- Provided passage -
[Start of section]
I had a comedic actors roundtable from The Hollywood Reporter playing in the background when my ears perked up at one of the questions was, “Why acting?” Ted Danson was first to speak, answering simply, “I wouldn’t know what else to do.” The rest of the actors struggled to come up with an answer that differed much from Ted’s, each iterating a similar sentiment, some joking, “it'’s the only thing I’m good at,” or “it’s all I know how to do.”
This is a feeling many creatives are familiar with. When we set out to make instead of serving or doing, sometimes the response is, “Who do you think you are?” Family members and friends will ask, “But what is your real job?”
Some of us are met with this kind of feedback early enough that it alters our life plans. For example, I wanted to be a writer, but that wasn’t a *~*stable*~* career, so instead I went into public relations. Instead of creating my own content and telling my own story, I sold my creativity and intellectual ability to instead provide value to brands and therefore pay my bills. Not necessarily because I couldn’t bear to go without writing, but because, as Ted Danson said, I wouldn’t know what else to do.
Despite choosing this “stable” career path and allowing myself to be milked dry of every drop of creative juice in me while also taking shit from entitled clients and delusional management, that very “stable” industry is now on the precipice of mass destruction.
Last week alone, Disney slashed 3% of its workforce, affecting its subsidiaries including ESPN, FiveThirtyEight, ABC News, and National Geographic Magazine. In addition, Vice Media laid off about 100 employees, while Insider and the Miami Herald significantly downsized their newsrooms. Finally, Paper Magazine, Facebook Watch and BuzzFeed News shuttered their doors permanently. This bleak week comes after nearly a year of unpropitious job cuts at some of America’s most successful outlets like NPR, the Washington Post, Sports Illustrated and Allure plus trouble in the streaming industry at Netflix, Spotify and Amazon Prime Video.
Without these platforms and publications, how will existing creatives (journalists, anchors, artists, designers, stylists, publicists, producers) continue to make a living? And how will new creatives get “discovered?” And what happens to those of us who “wouldn’t know what else to do?” a la Ted Danson. Without publications to write for or platforms to reach new audiences available, many of us right-brained individuals will be displaced from the workforce entirely, rendered useless and deemed worthless.
Big Tech is much to blame for this debacle due to its obsession with AI. The use of text generating tools like ChatGPT threatens the role of writers while AI art threatens the role of graphic artists and designers. While the argument can be made the content produced by AI technology does not deliver the same quality as a highly-skilled individual with actual thoughts and emotions, it is faster and cheaper to use. Right now, our one saving grace is the hinderance presented by copyright laws, which are not up-to-speed with recent technological advances.
Still, as a creative, as a writer, as a publicist, my heart breaks a little more each time I see news of a mass layoff in the media industry. Our field is made up of storytellers who dedicate their lives to being the voice of our neighbors, disseminating important information and recording our history. And yet, we are consistently dismissed, our impact minimized.
Maybe the general public will care when the movies they see, the events they attend, the news they read, and the content they enjoy all sharply decline in quality. Maybe they will care when misinformation is spread about their company, or they get scammed. Maybe that’s what it will take, and maybe they deserve it.
[End of section]
- Your task -
Print, word for word, the stretch of the essay on creative careers and media layoffs from "Despite choosing this" through "Amazon Prime Video.".

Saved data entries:
[Start of section]
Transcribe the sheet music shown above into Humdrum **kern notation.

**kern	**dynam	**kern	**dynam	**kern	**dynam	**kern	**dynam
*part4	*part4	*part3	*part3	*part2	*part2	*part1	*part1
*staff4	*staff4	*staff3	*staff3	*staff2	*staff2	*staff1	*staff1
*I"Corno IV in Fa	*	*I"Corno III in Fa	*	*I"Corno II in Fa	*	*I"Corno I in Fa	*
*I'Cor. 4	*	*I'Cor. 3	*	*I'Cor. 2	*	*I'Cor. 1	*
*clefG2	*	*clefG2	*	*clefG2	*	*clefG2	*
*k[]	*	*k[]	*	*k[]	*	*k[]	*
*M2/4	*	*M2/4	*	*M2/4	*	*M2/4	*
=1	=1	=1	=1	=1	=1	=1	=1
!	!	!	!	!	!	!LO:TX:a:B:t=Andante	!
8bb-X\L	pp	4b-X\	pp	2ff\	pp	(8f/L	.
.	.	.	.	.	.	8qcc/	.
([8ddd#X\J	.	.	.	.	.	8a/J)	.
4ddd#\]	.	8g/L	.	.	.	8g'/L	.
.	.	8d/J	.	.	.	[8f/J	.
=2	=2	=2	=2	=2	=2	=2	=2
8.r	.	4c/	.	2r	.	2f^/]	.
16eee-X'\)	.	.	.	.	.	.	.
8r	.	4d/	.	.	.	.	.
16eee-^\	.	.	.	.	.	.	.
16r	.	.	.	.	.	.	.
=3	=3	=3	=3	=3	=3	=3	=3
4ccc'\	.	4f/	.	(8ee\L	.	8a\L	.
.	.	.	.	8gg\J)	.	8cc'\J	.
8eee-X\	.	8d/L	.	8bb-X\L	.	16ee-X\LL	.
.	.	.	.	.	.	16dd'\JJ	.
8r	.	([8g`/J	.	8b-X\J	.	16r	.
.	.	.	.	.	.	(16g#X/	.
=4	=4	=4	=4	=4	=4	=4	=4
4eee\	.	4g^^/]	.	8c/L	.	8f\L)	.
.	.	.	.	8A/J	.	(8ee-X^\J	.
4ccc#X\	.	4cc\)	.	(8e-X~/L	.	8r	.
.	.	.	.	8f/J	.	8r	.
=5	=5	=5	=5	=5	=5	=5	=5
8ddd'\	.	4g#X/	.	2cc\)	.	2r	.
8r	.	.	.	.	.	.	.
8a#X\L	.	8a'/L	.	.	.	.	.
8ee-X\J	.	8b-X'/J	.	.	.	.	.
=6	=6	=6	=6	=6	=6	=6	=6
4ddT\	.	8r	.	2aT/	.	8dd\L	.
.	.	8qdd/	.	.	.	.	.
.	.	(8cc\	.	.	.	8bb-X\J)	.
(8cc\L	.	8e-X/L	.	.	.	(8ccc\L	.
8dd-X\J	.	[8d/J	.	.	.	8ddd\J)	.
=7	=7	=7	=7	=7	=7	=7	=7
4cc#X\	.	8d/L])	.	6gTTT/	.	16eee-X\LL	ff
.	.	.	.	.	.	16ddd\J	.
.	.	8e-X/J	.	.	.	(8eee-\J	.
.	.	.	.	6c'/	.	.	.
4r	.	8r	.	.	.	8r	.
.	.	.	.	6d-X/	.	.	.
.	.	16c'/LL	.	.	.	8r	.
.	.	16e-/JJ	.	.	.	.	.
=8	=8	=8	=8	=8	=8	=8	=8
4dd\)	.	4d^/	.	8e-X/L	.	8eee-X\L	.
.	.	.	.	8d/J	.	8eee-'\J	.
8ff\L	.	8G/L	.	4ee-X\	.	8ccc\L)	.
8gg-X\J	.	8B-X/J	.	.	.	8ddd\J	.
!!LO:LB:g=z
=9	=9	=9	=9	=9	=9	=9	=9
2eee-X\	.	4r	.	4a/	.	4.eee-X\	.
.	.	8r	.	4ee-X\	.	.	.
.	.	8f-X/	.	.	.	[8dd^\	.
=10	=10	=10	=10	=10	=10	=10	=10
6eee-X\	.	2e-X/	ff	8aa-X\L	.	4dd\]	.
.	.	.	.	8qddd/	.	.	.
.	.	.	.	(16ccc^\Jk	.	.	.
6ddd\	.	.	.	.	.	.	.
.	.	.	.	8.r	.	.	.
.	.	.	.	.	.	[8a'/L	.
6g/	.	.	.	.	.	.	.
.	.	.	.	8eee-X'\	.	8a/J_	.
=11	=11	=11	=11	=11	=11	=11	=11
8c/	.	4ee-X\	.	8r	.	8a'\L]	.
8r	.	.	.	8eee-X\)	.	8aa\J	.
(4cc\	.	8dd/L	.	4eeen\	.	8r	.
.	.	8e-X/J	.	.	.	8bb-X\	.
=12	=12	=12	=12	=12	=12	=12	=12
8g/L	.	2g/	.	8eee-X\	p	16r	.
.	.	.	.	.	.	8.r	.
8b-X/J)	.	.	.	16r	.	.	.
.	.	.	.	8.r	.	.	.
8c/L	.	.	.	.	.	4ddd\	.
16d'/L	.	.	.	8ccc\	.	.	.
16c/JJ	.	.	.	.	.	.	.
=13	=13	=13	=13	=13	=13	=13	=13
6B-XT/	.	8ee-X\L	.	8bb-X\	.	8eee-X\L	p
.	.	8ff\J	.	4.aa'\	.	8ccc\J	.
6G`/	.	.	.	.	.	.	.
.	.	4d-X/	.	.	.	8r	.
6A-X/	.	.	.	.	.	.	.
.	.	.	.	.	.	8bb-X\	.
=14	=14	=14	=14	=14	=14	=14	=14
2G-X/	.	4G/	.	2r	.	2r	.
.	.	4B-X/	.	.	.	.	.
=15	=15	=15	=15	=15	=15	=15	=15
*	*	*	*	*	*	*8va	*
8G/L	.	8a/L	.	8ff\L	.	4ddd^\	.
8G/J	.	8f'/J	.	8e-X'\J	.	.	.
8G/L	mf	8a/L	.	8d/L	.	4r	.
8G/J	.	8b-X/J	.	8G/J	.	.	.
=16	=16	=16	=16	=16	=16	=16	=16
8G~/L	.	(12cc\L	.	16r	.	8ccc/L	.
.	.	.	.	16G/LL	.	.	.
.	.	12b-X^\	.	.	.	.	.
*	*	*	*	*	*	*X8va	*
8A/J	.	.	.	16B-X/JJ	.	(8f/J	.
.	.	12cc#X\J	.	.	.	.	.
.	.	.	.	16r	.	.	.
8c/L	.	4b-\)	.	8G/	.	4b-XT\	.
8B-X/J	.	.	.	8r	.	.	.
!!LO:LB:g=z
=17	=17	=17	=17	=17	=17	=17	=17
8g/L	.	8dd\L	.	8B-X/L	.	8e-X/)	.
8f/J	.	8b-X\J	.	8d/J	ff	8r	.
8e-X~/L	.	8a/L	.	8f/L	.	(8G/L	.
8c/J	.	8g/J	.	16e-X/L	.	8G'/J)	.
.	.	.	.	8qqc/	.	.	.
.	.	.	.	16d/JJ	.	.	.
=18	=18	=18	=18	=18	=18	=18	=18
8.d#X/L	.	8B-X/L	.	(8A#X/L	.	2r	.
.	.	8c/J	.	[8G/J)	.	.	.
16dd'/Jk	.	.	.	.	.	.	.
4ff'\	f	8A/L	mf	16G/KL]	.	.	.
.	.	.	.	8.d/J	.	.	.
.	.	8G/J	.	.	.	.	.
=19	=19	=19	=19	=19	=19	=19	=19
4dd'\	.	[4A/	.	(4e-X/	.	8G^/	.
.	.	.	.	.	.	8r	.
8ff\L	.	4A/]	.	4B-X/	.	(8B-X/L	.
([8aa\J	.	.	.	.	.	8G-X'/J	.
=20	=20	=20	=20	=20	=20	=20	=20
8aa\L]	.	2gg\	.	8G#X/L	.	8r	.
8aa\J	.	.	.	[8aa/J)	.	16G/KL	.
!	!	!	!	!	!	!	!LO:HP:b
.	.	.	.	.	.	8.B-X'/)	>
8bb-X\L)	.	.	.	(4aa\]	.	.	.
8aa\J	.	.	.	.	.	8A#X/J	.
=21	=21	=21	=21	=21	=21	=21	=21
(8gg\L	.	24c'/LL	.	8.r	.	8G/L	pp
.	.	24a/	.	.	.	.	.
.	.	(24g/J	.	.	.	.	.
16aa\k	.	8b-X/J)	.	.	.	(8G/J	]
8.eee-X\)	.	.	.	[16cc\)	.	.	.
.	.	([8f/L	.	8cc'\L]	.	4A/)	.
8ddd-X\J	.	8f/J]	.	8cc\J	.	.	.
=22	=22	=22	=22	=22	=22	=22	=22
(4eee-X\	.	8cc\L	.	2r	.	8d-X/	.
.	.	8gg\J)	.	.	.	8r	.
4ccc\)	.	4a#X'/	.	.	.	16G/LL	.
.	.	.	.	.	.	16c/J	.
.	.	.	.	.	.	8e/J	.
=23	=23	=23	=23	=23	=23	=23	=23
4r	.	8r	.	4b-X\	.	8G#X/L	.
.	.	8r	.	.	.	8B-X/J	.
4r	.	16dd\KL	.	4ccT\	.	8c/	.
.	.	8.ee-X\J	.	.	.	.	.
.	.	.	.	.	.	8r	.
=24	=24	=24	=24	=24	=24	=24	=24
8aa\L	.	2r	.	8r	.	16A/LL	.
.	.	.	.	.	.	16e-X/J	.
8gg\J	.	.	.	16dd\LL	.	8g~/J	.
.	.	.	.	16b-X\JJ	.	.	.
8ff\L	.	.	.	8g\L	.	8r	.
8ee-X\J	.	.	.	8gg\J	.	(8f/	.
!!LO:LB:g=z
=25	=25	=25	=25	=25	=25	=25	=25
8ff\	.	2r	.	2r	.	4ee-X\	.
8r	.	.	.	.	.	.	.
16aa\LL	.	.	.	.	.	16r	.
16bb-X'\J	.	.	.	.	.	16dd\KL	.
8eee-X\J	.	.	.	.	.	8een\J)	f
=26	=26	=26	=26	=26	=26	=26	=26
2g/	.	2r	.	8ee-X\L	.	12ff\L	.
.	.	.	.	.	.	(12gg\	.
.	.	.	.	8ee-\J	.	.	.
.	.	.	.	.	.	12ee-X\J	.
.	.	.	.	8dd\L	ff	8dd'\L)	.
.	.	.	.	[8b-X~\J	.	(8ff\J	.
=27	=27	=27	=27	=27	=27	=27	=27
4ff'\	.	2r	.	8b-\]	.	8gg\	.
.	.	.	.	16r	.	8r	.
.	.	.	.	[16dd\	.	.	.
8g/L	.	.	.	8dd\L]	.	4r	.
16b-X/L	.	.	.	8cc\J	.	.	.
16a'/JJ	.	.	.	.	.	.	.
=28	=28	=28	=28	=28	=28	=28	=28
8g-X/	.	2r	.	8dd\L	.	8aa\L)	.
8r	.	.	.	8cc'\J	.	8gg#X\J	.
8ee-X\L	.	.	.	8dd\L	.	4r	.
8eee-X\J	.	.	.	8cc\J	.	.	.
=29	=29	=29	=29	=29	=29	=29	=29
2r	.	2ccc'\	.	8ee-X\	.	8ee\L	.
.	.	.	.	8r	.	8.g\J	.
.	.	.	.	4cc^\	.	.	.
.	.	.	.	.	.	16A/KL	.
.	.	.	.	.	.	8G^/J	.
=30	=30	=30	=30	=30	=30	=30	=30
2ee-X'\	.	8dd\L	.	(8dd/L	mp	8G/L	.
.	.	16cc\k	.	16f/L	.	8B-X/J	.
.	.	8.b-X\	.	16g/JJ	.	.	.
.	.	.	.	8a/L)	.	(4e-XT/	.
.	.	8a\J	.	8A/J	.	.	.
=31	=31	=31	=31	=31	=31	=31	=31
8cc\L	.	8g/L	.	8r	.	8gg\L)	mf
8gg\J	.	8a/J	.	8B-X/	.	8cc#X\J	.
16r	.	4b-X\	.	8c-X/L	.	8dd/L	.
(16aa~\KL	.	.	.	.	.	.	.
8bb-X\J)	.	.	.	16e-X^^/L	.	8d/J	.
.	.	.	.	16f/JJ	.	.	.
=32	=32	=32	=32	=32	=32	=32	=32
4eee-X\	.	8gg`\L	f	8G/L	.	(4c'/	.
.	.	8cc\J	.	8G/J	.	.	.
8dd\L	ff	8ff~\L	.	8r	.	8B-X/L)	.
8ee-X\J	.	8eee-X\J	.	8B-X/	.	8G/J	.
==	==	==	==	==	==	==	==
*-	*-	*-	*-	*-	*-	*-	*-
[End of section]
- Response for this exercise -
Despite choosing this “stable” career path and allowing myself to be milked dry of every drop of creative juice in me while also taking shit from entitled clients and delusional management, that very “stable” industry is now on the precipice of mass destruction.
Last week alone, Disney slashed 3% of its workforce, affecting its subsidiaries including ESPN, FiveThirtyEight, ABC News, and National Geographic Magazine. In addition, Vice Media laid off about 100 employees, while Insider and the Miami Herald significantly downsized their newsrooms. Finally, Paper Magazine, Facebook Watch and BuzzFeed News shuttered their doors permanently. This bleak week comes after nearly a year of unpropitious job cuts at some of America’s most successful outlets like NPR, the Washington Post, Sports Illustrated and Allure plus trouble in the streaming industry at Netflix, Spotify and Amazon Prime Video.